Q: Many Jews found refuge in Kazakhstan during World War II. Do you see a special relationship between your country and the Jewish people?
“Yes. First of all, I graduated from a school where there were so many Jewish teachers in Almaty. Many were children of those who were exiled at the time by [Soviet leader Joseph] Stalin to Kazakhstan. They were excellent and still there are many excellent teachers. Until now, I am very grateful for them. Until now, I still remember their names.
“In regard to other people who were sent to Kazakhstan [during the exile], I think we have great personal links with them too. In Kazakhstan, there was never any anti-Semitism, ever. I think it is a natural sentiment or feeling for Kazakhs to be absolutely tolerant to all nations and nationalities, including Jews. We like Jews here and we have synagogues. One of the richest men in Kazakhstan is [Jewish], Mr. [Alexander] Mashkevich and I know him quite well.”
Q: The conflict in Syria concerns Israel very much. Do you see a future solution to the Syrian civil war?
“Kazakhstan has been involved in resolving the crisis in Syria. Astana, our capital, hosted the negotiations on Syria. They came out to be quite successful, in terms of giving additional input for solving the Syrian crisis. During the Geneva II Conference, along with the director-general of the UN, I was personally involved in this process and I’m proud that the meeting of foreign ministers in 2012 came out to be quite successful as well.
“The only document relating to the Syrian conflict was engineered here. Until now, we have no documents or resolutions in Syria, so Syria is a matter of concern to us. We will be cooperating with leaders from all over to bring peace to this country.”
Q: Tensions with Iran are growing. You were very active in the non-proliferation area. What would you recommend to do in order to deescalate the situation?
“Iran is a good partner to Kazakhstan, first of all, in the economic area. We are neighbors, right across the Caspian Sea and I think that Iran has been influenced by international cooperation. At the same time, of course, Iran should become a good partner – a reliable partner to the international community.

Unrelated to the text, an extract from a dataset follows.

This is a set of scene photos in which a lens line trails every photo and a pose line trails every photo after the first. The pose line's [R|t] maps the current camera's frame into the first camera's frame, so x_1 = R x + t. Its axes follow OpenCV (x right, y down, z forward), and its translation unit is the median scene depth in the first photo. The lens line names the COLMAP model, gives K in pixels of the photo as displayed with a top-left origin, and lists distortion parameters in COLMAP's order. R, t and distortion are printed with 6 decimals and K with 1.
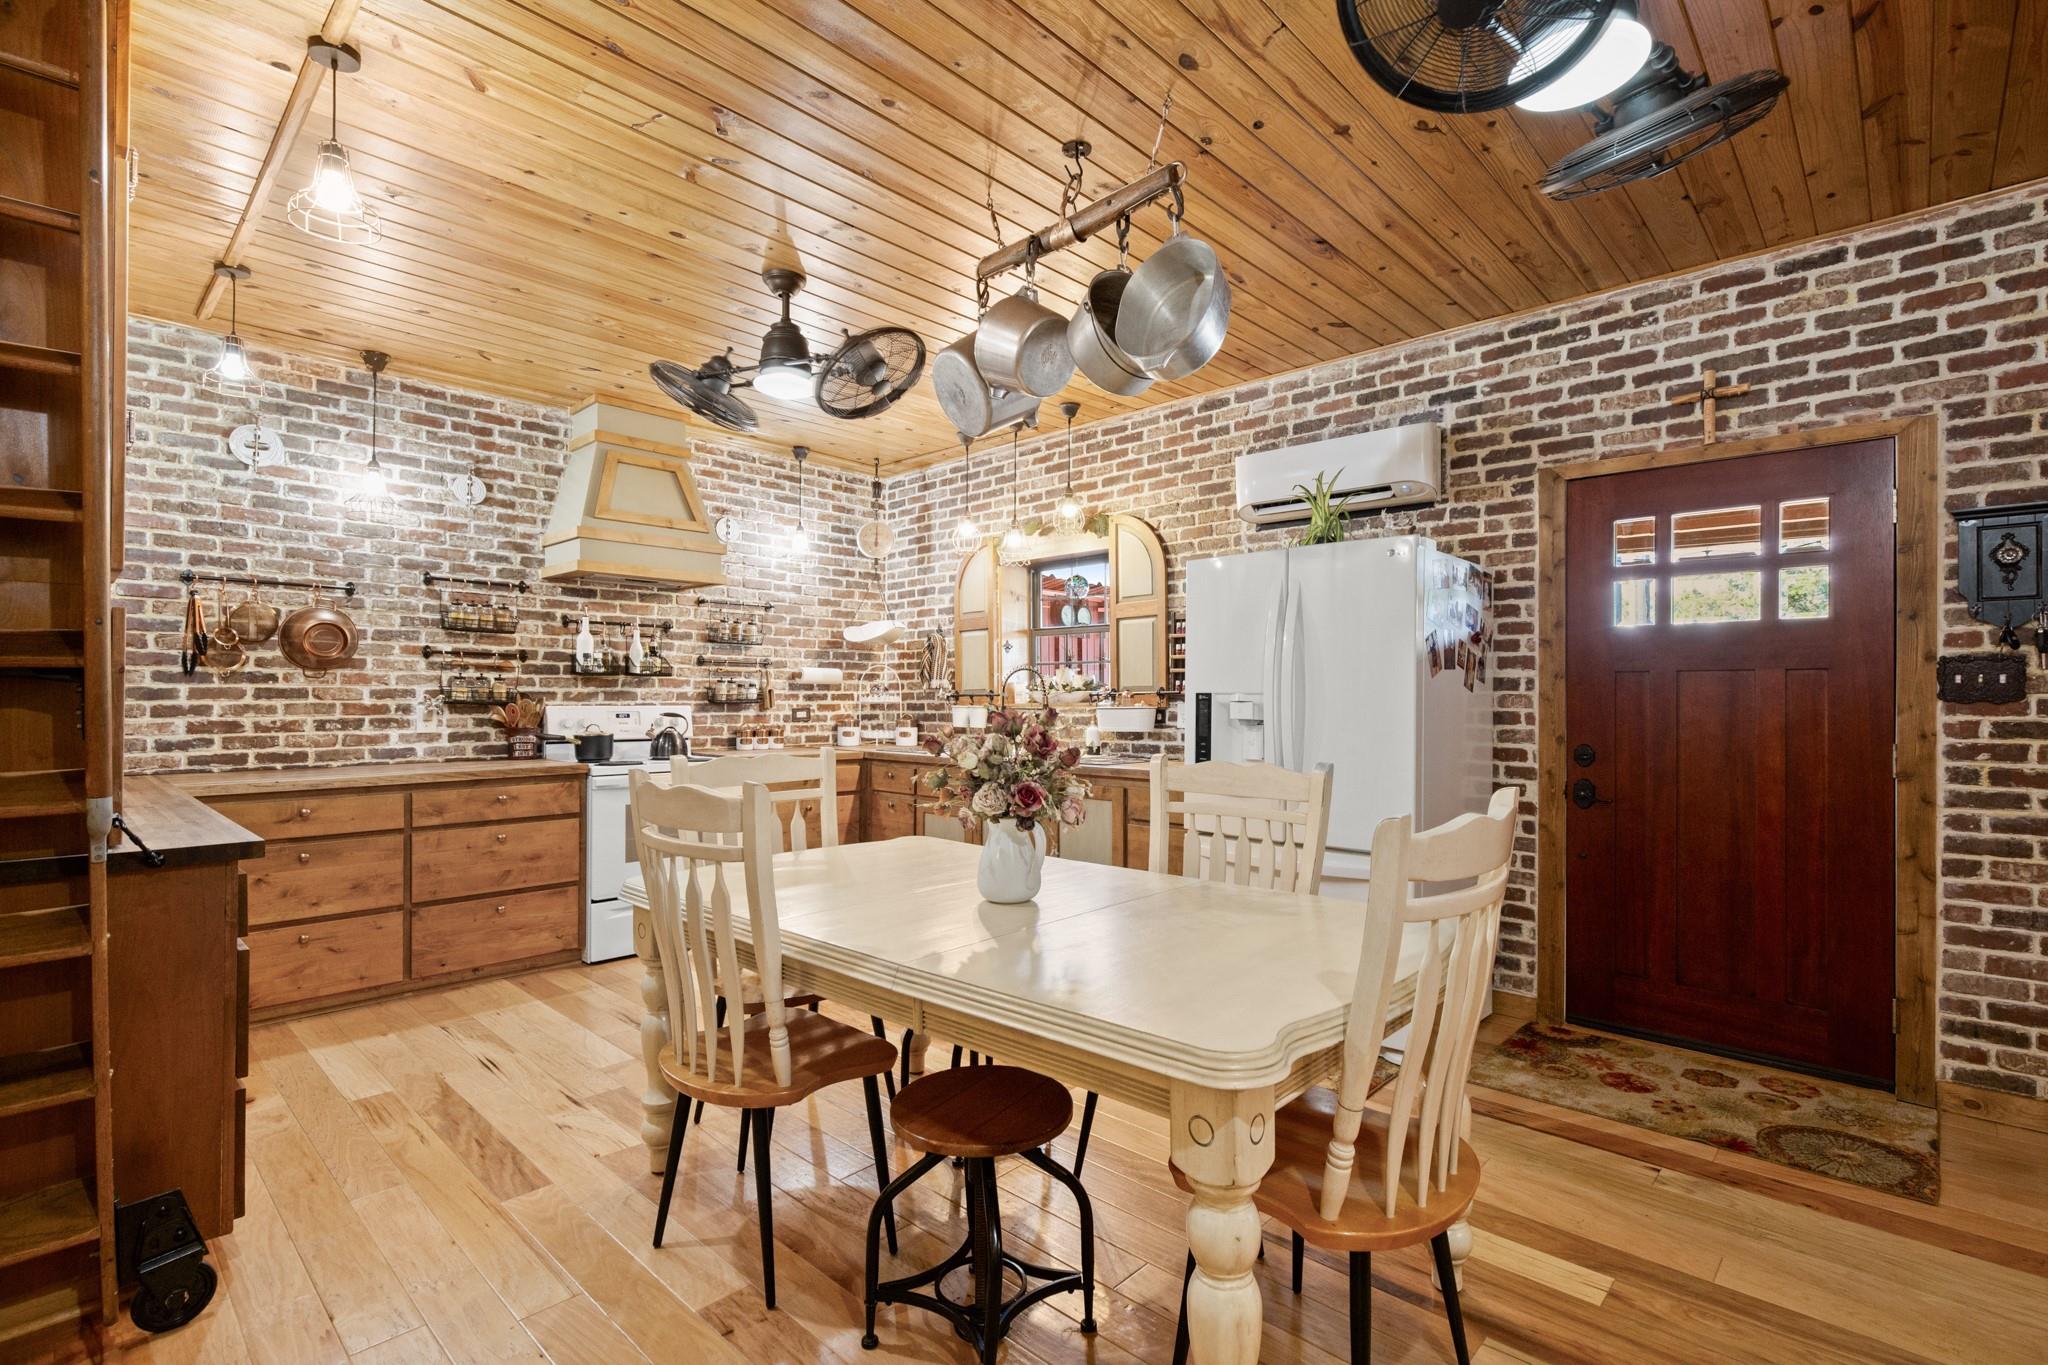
lens RADIAL K [[935.9, 0, 1023.5], [0, 935.9, 694.6], [0, 0, 1]] dist [0.000859, -0.000025]
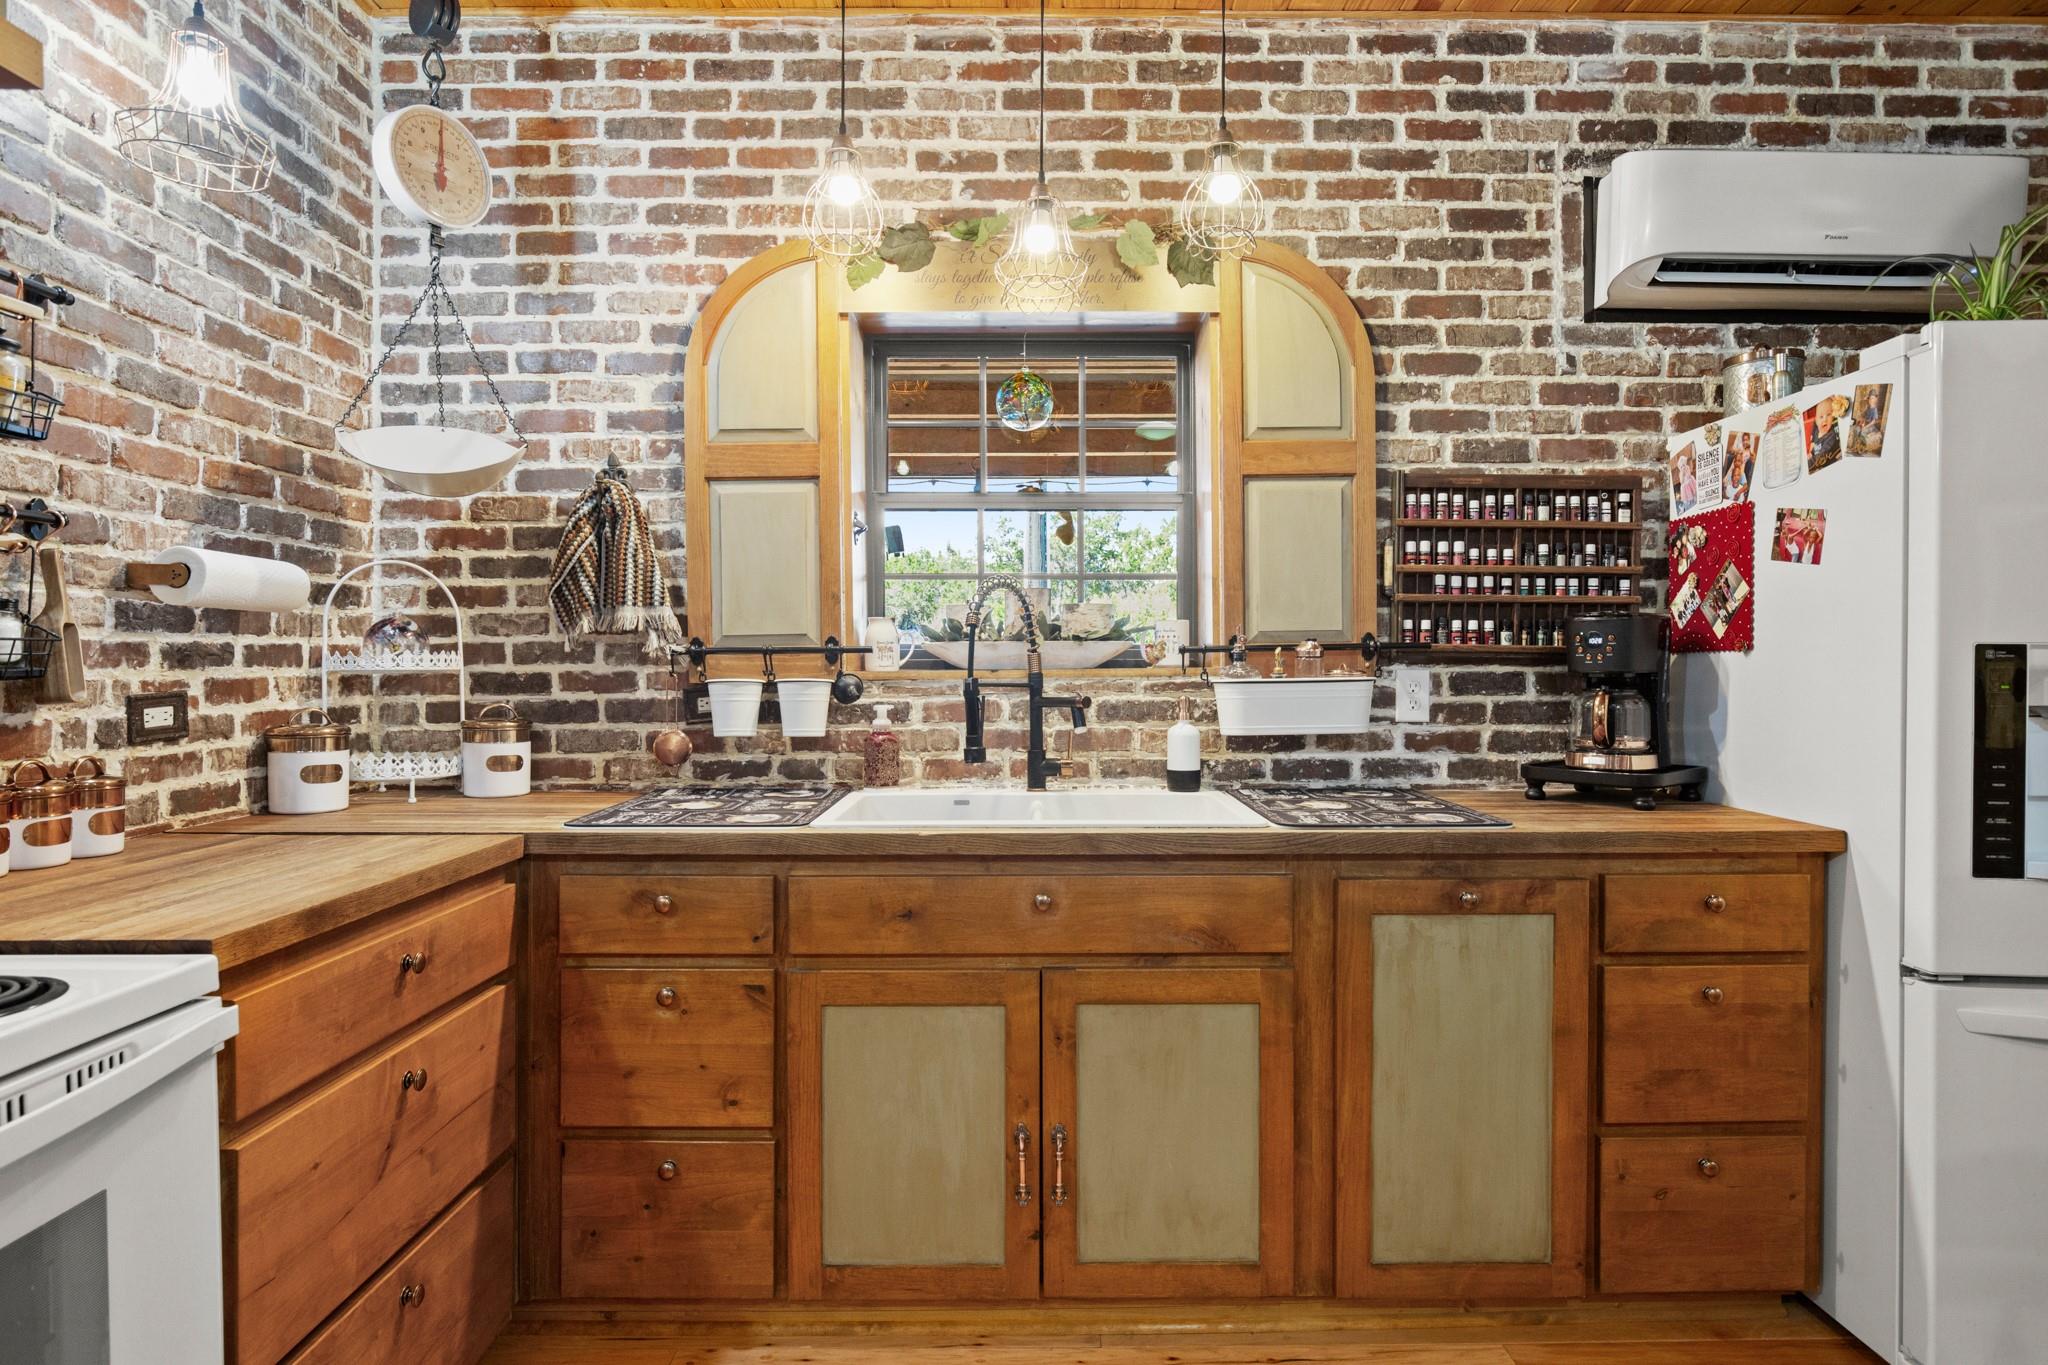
lens RADIAL K [[1128.0, 0, 1030.6], [0, 1128.0, 678.5], [0, 0, 1]] dist [-0.004610, 0.000952]
pose [[0.716610, -0.011389, 0.697381, -0.292574], [-0.001723, 0.999835, 0.018099, 0.003391], [-0.697472, -0.014171, 0.716472, 0.594163]]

“We are very concerned about the lack of understanding that exists with regards to Iran. Iran is a very important actor in the Middle East, but at the same time, Iran has been positive in its cooperation with its immediate neighbors in the Arab world, as well as with other countries. But, at the same time, I don’t believe that Iran will take any steps toward [recognizing] Israel.
“I remember around 15 or 20 years ago, in a meeting with a foreign minister of Iran, he said that his country will never recognize Israel as a state. I said, okay, you might not recognize the moon or the sun, but they do exist. It’s the same with Israel. Israel does exist and is an independent state. It is a very important actor and country – the only country which is a democracy in the Middle East – so you need to recognize Israel and have cooperation with it, as we do, for example.”
Q: And what did he answer?
“He gave no answer,” the president said, laughing. Q: Kazakhstan has robust interfaith dialogue. We have seen religious tensions around the world, in Europe and in parts of Asia. What can be done in order to stop this violence?
“I think that the Congress of Leaders of World and Traditional Religions in Astana was very important in bringing up dialogue between a variety of religions and denominations. This will continue.
“We believe that these kinds of meetings are important and bring together people, [especially those who] represent religions and different denominations. Kazakhstan is making its own contribution to this very important cause. I think that this kind of cooperation and through these kinds of activities – Kazakhstan is [setting] a great example – we have so many types of religions and denominations. We have Orthodox churches, Catholic churches, mosques, etc.”